Description from NSF award abstract:
Competition is a major force structuring communities, including the marine plankton. The release of compounds that inhibit competitors, a process known as allelopathy, is hypothesized to be important among phytoplankton, especially for species that compete poorly for resources yet form dense blooms. Ecological interactions involving the toxic red tide dinoflagellate Karenia brevis present an ideal system for understanding chemically mediated interactions. Blooms of this species occur frequently in accessible coastal areas of the Gulf of Mexico, causing massive fish kills and contaminating shellfish. The dramatic consequences of these blooms motivate the following questions. What strategies does this harmful alga use in competition with other phytoplankton? What lethal and sub-lethal effects are experienced by competitors? How do phytoplankton respond, resist, and detoxify their surroundings? What roles do chemical cues play in these interactions? How are different phytoplankton communities affected by allelopathy?

Previous studies have shown that K. brevis is allelopathic to several naturally co-occurring phytoplankton species, but compounds other than the known neurotoxic brevetoxins produced by K. brevis generally were responsible. This species produces allelopathic mixtures of unstable, 500-1000 Da organic compounds which cause reduced photosystem II activity and disrupt cell membranes of sensitive species, whereas some other competitors remain unaffected. Moreover, natural blooms of K. brevis were allelopathic to the competing diatom Skeletonema grethae. This species, in turn, appeared to influence the chemistry of K. brevis, reducing its allelopathic effects. Death is a rare outcome of K. brevis allelopathy; more subtle, non-lethal responses have predominated. Overall, environmental context may be critical for predicting what ecologically important chemical mediators are released into marine systems and the consequences of these compounds to plankton communities.

The project will:
  1) Characterize the exudate metabolome among K. brevis samples of varying allelopathic potency. Exudates of K. brevis strains and natural bloom samples will be studied by mass spectrometry (MS) and nuclear magnetic resonance (NMR) metabolomics to pinpoint candidate chemical cues involved in competition. Karenia brevis protein expression will be examined by MS proteomics to test whether K. brevis up- or down-regulates key proteins involved in pathway networks in response to challenges by competitors.

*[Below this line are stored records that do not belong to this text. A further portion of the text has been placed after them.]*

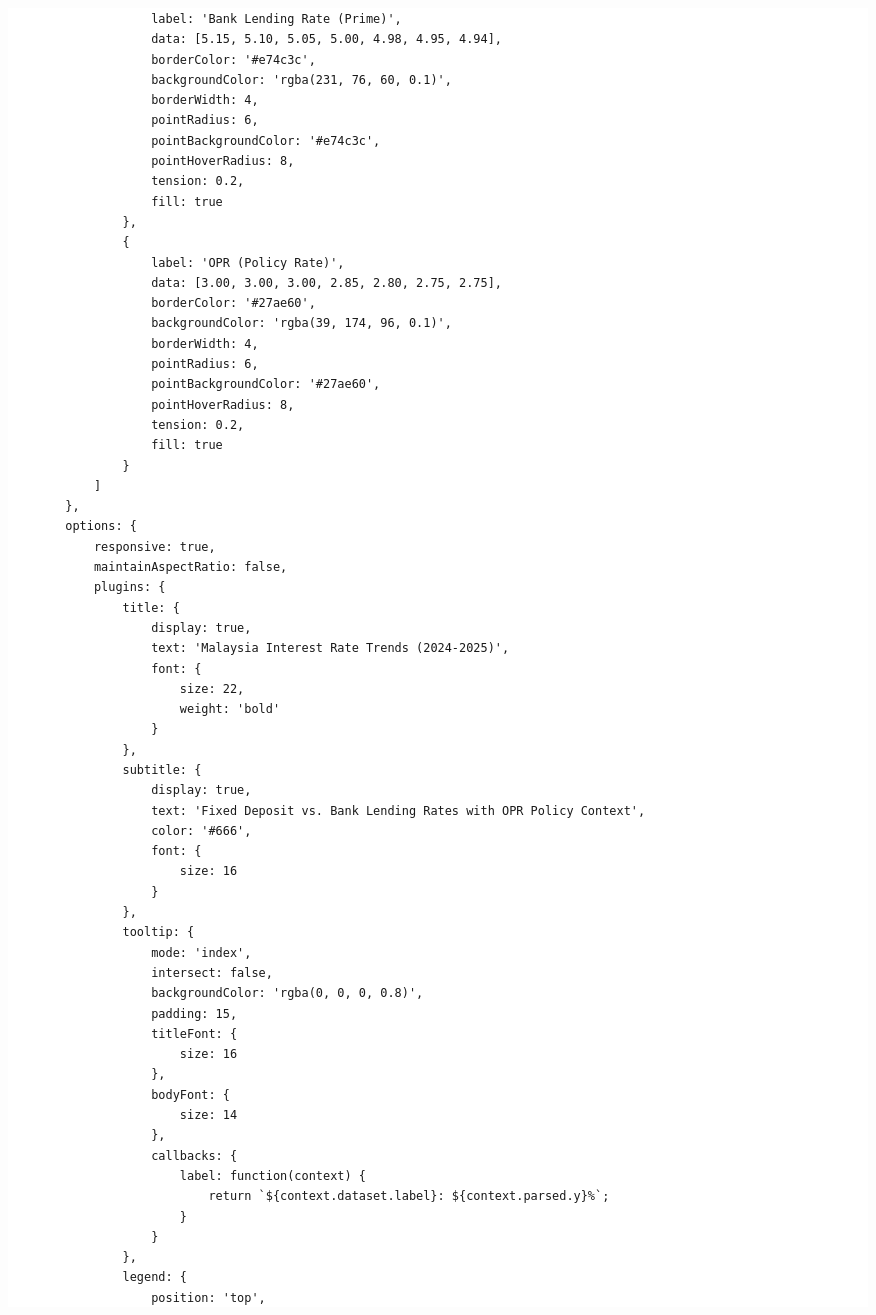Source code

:                         label: 'Bank Lending Rate (Prime)',
                        data: [5.15, 5.10, 5.05, 5.00, 4.98, 4.95, 4.94],
                        borderColor: '#e74c3c',
                        backgroundColor: 'rgba(231, 76, 60, 0.1)',
                        borderWidth: 4,
                        pointRadius: 6,
                        pointBackgroundColor: '#e74c3c',
                        pointHoverRadius: 8,
                        tension: 0.2,
                        fill: true
                    },
                    {
                        label: 'OPR (Policy Rate)',
                        data: [3.00, 3.00, 3.00, 2.85, 2.80, 2.75, 2.75],
                        borderColor: '#27ae60',
                        backgroundColor: 'rgba(39, 174, 96, 0.1)',
                        borderWidth: 4,
                        pointRadius: 6,
                        pointBackgroundColor: '#27ae60',
                        pointHoverRadius: 8,
                        tension: 0.2,
                        fill: true
                    }
                ]
            },
            options: {
                responsive: true,
                maintainAspectRatio: false,
                plugins: {
                    title: {
                        display: true,
                        text: 'Malaysia Interest Rate Trends (2024-2025)',
                        font: {
                            size: 22,
                            weight: 'bold'
                        }
                    },
                    subtitle: {
                        display: true,
                        text: 'Fixed Deposit vs. Bank Lending Rates with OPR Policy Context',
                        color: '#666',
                        font: {
                            size: 16
                        }
                    },
                    tooltip: {
                        mode: 'index',
                        intersect: false,
                        backgroundColor: 'rgba(0, 0, 0, 0.8)',
                        padding: 15,
                        titleFont: {
                            size: 16
                        },
                        bodyFont: {
                            size: 14
                        },
                        callbacks: {
                            label: function(context) {
                                return `${context.dataset.label}: ${context.parsed.y}%`;
                            }
                        }
                    },
                    legend: {
                        position: 'top',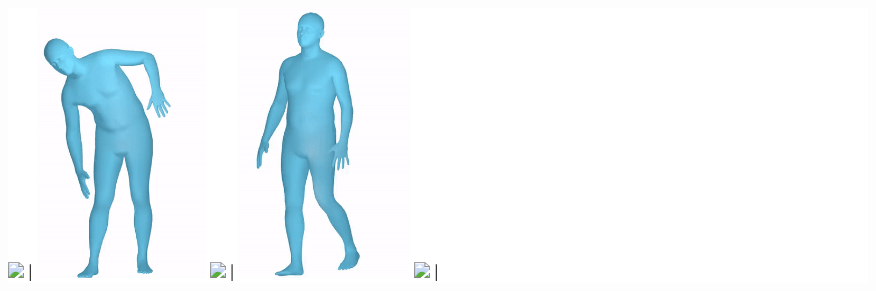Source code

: <img src="visuals/high_knee_running_neg.gif#gh-dark-mode-only" height="270" /> | <img src="visuals/bending.gif#gh-light-mode-only" height="270" /> <img src="visuals/bending_neg.gif#gh-dark-mode-only" height="270" /> | <img src="visuals/knee_raising.gif#gh-light-mode-only" height="270" /> <img src="visuals/knee_raising_neg.gif#gh-dark-mode-only" height="270" />             |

  2) Seek to understand sub-lethal metabolic impacts of exposure to allelopathy on target phytoplankton, by studying responses of phytoplankton to K. brevis allelopathy by MS-based metabolomics and proteomics. This work will provide an unbiased approach to determining molecular targets of allelopathy and allow testing of whether sub-lethal responses to allelopathy include suppressed fundamental cellular functioning and up-regulated pathways related to stress and detoxification.

  3) Relate allelopathic sensitivity to metabolic responses in target phytoplankton, by comparing metabolomic and proteomic changes of sensitive versus resistant competitors to K. brevis allelopathy. The expectation is that more resistant species experience enhancement of detoxification pathways and more robust, unaffected cellular function relative to competitors most sensitive to allelopathy.

  4) Determine how estuarine and off-shore phytoplankton differ in their physiological responses to allelopathy, because allelopathy may be more important for maintaining dense blooms in near-shore waters than in the initiation of blooms off-shore.

Phytoplankton blooms can be devastating to local economies and pose human health risks. The discovery of new chemically mediated interactions and metabolic responses in the marine plankton could eventually lead to prediction and control strategies to alleviate the harmful consequences of these blooms. Continued effort to characterize mixtures of allelopathic compounds and determine their effects on competing species could lead to biodegradable treatments for reducing phytoplankton or microbial growth in aquatic and terrestrial environments. This study builds on past successes, applying lessons learned from chemistry about ecological processes and using ecological insights to discover unique natural products with important biological functions.